# Hapkido Terminology



## Skip Cooper (Apr 4, 2007)

I am looking for Korean terminology as it applies to Hapkido. I am familiar with the Japanese terms, such as kote-gaeshi, ikkyo, nikkyo, irimi-nage, and such. If anyone can point me into the right direction, it would be much appreciated. Fortunately, my teacher knows what I am talking about when I refer to the techniques in their Japanese form, but it confuses the other students.


----------



## Dusty (Apr 4, 2007)

hi Skip. give this one a try. it is a combination of tkd and hapkido.
Dusty, kwanjang
http://www.martialartsresource.com/korean/korframe.htm


----------



## Paul B (Apr 4, 2007)

Hiya Skip,

While Dusty has pointed out that great resource..I doubt that you'll find what you're looking for specifically. 

Korean terminolgy,as I understand it, is usually codified according to method..not so much according to the individual technique contained _within_ the method.
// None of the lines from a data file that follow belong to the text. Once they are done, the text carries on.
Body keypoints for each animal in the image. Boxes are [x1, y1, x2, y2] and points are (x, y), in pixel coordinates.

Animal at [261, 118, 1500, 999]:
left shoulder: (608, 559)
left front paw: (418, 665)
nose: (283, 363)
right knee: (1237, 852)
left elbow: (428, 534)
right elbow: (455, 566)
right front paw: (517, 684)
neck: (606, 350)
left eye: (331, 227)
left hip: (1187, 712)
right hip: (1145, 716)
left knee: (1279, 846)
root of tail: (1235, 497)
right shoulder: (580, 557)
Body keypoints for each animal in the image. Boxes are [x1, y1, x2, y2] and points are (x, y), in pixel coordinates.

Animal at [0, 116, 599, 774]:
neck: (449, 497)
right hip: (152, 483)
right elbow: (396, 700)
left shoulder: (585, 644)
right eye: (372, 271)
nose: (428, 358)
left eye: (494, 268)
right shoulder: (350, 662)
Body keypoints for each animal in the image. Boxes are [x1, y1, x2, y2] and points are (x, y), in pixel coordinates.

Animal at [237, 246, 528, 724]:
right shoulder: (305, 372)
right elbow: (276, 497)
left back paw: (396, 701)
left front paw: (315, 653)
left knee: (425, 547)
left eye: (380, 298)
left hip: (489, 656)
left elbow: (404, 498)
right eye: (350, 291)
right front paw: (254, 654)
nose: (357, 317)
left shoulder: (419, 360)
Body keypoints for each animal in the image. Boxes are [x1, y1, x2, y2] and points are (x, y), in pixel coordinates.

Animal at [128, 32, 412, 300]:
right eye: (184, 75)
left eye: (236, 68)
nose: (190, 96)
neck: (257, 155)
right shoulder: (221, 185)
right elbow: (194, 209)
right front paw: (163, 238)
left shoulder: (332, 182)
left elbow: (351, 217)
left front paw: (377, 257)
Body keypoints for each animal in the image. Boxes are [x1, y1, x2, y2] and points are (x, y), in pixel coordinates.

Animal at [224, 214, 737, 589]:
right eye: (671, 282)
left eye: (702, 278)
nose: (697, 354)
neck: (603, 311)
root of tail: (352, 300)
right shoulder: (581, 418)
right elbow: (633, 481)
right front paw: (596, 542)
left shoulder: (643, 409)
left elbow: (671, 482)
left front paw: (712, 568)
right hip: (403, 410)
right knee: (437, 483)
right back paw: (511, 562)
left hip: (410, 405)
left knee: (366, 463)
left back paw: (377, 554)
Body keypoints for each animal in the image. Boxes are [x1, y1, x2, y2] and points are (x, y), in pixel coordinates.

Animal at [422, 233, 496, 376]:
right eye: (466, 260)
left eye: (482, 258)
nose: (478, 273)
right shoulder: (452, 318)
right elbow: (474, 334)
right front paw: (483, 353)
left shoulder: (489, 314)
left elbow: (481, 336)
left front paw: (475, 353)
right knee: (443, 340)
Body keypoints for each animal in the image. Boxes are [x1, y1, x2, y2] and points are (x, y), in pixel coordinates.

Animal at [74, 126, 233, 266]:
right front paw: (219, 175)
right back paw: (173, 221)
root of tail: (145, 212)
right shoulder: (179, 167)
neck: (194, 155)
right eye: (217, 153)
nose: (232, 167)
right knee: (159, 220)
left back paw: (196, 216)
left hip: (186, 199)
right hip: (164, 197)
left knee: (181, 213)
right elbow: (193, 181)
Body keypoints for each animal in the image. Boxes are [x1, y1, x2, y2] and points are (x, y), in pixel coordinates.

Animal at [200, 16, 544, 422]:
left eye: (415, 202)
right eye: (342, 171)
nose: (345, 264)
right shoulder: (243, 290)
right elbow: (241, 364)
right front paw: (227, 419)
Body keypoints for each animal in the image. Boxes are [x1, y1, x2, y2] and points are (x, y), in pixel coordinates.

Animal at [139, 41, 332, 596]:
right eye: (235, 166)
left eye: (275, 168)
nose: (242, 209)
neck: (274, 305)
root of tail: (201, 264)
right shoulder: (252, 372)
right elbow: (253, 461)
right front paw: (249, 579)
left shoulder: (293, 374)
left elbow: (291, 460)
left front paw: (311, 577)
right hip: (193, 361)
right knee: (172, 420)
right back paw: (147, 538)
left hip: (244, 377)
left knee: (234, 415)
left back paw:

What I mean to say is that your Nikkyo(J. Kote Mawashi) and Sankyo(J. Kote Hineri) would find themselves lumped together under the very generic Korean heading "Sohn Mok Sool".


----------



## matt.m (Apr 4, 2007)

Paul B said:


> Hiya Skip,
> 
> While Dusty has pointed out that great resource..I doubt that you'll find what you're looking for specifically.
> 
> ...


 

Yeah,

I noticed the distinct difference between the terminolgy specific art of judo as opposed to generalizations of a set of techniques.....son mok soo, eui bok soo, kibon soo, etc.


----------



## Skip Cooper (Apr 5, 2007)

Paul B said:


> Hiya Skip,
> 
> While Dusty has pointed out that great resource..I doubt that you'll find what you're looking for specifically.
> 
> ...


 
Thanks Paul. This is exactly what I have experienced in Hapkido.


----------



## Dusty (Apr 5, 2007)

oops. i guess i should have read the full question. when i saw techniques, i thought punch, kick, etc. my bad.
Hey Paul. hows it going? you coming down to florida next weekend?


----------



## Shaderon (Apr 5, 2007)

Try this, it's the Korean terminology thread

http://www.martialtalk.com/forum/showthread.php?t=47421


----------